Proving $\sum_{k=1}^n{k^2}=\frac{n(n+1)(2n+1)}{6}$ without induction

Question

I was looking at: $$\sum_{k=1}^n{k^2}=\frac{n(n+1)(2n+1)}{6}$$

It's pretty easy proving the above using induction, but I was wondering what is the actual way of getting this equation?

Answer 1

$$n^{3}-(n-1)^{3}=3n^{2}+3n+1$$ $$(n-1)^{3}-(n-2)^{3}=3(n-1)^{2}+3(n-1)+1$$ $$\vdots$$ $$2^{3}-1^{3}=3(1)^{2}+3(1)+1$$

Now use telescopic cancellation.

Here are some "proof without words"(I find them more elegant):

Finally a more generalized form:$$1^{k}+2^{k}+\cdots+n^{k}=\sum\limits_{i=1}^{k}S(k,i)\binom{n+1}{i+1}i!$$ Where S(k,i) represents the Stirling number of the second kind.

Answer 2

HINT:

To find $\sum_{1\le r\le n}r^m$ we can utilize the identity

$$(r+1)^{m+1}-r^{m+1}$$ $$=\sum_{1\le t\le m+1}\binom {m+1}t r^{m+1-t}=(m+1)r^m+\sum_{2\le t\le m+1}\binom {m+1}t r^{m+1-t}$$ and need to know $\sum_{1\le r\le n}r^s$ for $0\le s\le m-1$

For $m=2,$ $$(r+1)^3-r^3=3r^2+\sum_{2\le t\le 3}\binom 3t r^{3-t}=3r^2+3r+1$$

Put $r=1,2,3,\cdots,n-1,n$ and add to get $$(n+1)^3-1^3=3\sum_{1\le r\le n}r^2+3\sum_{1\le r\le n}r+\sum_{1\le r\le n}1$$

Now, we know $\sum_{1\le r\le n}r=\frac{n(n+1)}2$ and $\sum_{1\le r\le n}1=n$

Answer 3

Define $\Delta S(n) = S(n + 1) - S(n)$. Show that $\Delta$ is a homomorphism from polynomials of degree $\le k+1$ to polynomials of degree $\le k$. Find $\Delta n^k, 0 \le k\le 3$. Find a preimage of $n^2$.

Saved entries
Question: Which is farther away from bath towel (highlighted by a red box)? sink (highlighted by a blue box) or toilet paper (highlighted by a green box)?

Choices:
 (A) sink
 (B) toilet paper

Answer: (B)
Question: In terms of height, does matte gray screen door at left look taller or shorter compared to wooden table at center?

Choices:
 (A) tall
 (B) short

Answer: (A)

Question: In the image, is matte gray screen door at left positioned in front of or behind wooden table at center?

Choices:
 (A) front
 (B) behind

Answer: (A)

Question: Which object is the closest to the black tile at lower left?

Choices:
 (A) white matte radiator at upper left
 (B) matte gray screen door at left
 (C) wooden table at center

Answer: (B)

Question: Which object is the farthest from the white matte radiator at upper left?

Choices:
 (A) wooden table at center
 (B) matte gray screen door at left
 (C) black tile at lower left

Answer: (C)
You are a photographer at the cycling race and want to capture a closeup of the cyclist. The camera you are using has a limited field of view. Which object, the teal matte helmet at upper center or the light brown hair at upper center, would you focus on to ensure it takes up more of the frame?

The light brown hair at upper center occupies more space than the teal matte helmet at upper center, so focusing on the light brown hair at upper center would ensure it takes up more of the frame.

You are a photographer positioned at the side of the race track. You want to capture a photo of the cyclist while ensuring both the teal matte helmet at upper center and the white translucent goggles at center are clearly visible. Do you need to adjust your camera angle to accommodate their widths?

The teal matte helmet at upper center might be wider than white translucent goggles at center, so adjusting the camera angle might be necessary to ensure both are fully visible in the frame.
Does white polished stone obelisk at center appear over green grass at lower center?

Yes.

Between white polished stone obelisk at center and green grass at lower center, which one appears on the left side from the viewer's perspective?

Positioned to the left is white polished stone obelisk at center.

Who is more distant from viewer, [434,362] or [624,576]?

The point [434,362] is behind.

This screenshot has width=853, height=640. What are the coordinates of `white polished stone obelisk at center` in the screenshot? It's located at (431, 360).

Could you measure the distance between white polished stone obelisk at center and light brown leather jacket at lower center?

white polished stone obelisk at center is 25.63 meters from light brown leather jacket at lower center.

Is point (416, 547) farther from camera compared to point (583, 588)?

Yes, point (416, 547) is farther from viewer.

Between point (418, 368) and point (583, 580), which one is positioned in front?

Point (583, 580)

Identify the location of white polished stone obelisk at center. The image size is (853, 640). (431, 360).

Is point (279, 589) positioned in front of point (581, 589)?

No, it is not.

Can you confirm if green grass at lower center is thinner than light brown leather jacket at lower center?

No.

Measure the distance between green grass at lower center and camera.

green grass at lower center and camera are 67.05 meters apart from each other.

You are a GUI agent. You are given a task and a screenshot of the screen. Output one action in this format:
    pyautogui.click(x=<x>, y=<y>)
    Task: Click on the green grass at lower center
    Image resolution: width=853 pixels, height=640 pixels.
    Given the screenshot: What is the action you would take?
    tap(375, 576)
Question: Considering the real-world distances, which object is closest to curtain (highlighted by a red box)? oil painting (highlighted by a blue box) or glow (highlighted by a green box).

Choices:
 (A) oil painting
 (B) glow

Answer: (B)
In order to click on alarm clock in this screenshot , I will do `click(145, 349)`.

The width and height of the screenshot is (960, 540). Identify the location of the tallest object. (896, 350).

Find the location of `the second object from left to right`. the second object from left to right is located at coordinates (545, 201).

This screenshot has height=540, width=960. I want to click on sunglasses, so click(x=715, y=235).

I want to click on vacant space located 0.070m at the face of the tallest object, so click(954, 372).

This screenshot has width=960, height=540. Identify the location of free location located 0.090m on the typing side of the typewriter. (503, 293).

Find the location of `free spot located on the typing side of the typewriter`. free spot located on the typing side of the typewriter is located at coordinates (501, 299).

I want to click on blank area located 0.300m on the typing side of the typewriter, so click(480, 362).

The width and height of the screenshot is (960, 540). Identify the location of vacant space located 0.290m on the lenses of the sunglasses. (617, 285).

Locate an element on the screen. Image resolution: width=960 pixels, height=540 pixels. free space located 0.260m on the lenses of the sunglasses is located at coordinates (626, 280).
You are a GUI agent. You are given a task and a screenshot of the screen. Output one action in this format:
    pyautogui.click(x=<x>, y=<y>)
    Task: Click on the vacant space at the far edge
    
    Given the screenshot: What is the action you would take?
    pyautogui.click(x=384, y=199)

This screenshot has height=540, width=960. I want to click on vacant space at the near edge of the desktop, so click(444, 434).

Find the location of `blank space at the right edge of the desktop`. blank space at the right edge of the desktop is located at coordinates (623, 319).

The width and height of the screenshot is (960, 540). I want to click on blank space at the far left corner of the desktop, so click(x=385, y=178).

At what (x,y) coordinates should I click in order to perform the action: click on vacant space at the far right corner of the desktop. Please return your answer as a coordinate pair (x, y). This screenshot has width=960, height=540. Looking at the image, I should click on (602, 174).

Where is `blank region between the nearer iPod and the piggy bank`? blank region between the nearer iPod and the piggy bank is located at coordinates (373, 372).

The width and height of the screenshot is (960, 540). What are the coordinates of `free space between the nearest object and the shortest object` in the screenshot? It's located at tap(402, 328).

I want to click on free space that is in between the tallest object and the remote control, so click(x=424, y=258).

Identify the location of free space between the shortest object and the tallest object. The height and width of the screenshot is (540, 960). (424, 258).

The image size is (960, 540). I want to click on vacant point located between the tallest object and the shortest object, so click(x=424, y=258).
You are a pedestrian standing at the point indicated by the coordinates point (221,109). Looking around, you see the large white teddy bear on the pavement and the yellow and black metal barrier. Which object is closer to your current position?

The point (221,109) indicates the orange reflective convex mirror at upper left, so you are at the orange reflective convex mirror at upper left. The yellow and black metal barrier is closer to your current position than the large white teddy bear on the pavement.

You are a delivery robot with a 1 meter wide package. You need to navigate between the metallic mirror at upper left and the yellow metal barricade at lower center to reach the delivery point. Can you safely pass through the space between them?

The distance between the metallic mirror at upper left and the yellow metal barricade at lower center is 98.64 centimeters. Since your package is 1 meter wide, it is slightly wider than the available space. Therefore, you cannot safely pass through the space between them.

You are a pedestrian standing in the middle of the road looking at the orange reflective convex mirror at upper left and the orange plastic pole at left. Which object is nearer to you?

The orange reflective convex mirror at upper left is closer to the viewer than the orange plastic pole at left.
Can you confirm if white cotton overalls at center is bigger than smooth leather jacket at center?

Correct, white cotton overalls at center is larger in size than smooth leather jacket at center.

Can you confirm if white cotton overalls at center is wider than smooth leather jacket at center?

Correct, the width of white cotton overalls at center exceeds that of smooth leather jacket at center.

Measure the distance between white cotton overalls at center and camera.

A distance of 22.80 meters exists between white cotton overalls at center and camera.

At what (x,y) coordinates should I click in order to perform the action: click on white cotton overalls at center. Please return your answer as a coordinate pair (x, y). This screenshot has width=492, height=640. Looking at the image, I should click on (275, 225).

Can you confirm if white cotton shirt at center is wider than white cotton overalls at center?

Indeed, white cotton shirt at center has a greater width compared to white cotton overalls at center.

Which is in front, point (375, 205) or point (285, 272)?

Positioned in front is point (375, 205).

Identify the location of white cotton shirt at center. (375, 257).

**ACTIONS TO TAKE:**
a) Answer the following questions using the thread on sums of squares:
(i) According to the question, which method makes the formula easy to prove?
(ii) In the first answer, what does S(k,i) represent?
(iii) In the second answer, what value is stated for the sum of 1 over r from 1 to n?
b) Copy the thread on sums of squares from "I was looking" up to and including "the second kind.".

**TASK ANSWERS:**
a)
(i) Induction.
(ii) The Stirling number of the second kind.
(iii) n.

b)
I was looking at: $$\sum_{k=1}^n{k^2}=\frac{n(n+1)(2n+1)}{6}$$

It's pretty easy proving the above using induction, but I was wondering what is the actual way of getting this equation?

Answer 1

$$n^{3}-(n-1)^{3}=3n^{2}+3n+1$$ $$(n-1)^{3}-(n-2)^{3}=3(n-1)^{2}+3(n-1)+1$$ $$\vdots$$ $$2^{3}-1^{3}=3(1)^{2}+3(1)+1$$

Now use telescopic cancellation.

Here are some "proof without words"(I find them more elegant):

Finally a more generalized form:$$1^{k}+2^{k}+\cdots+n^{k}=\sum\limits_{i=1}^{k}S(k,i)\binom{n+1}{i+1}i!$$ Where S(k,i) represents the Stirling number of the second kind.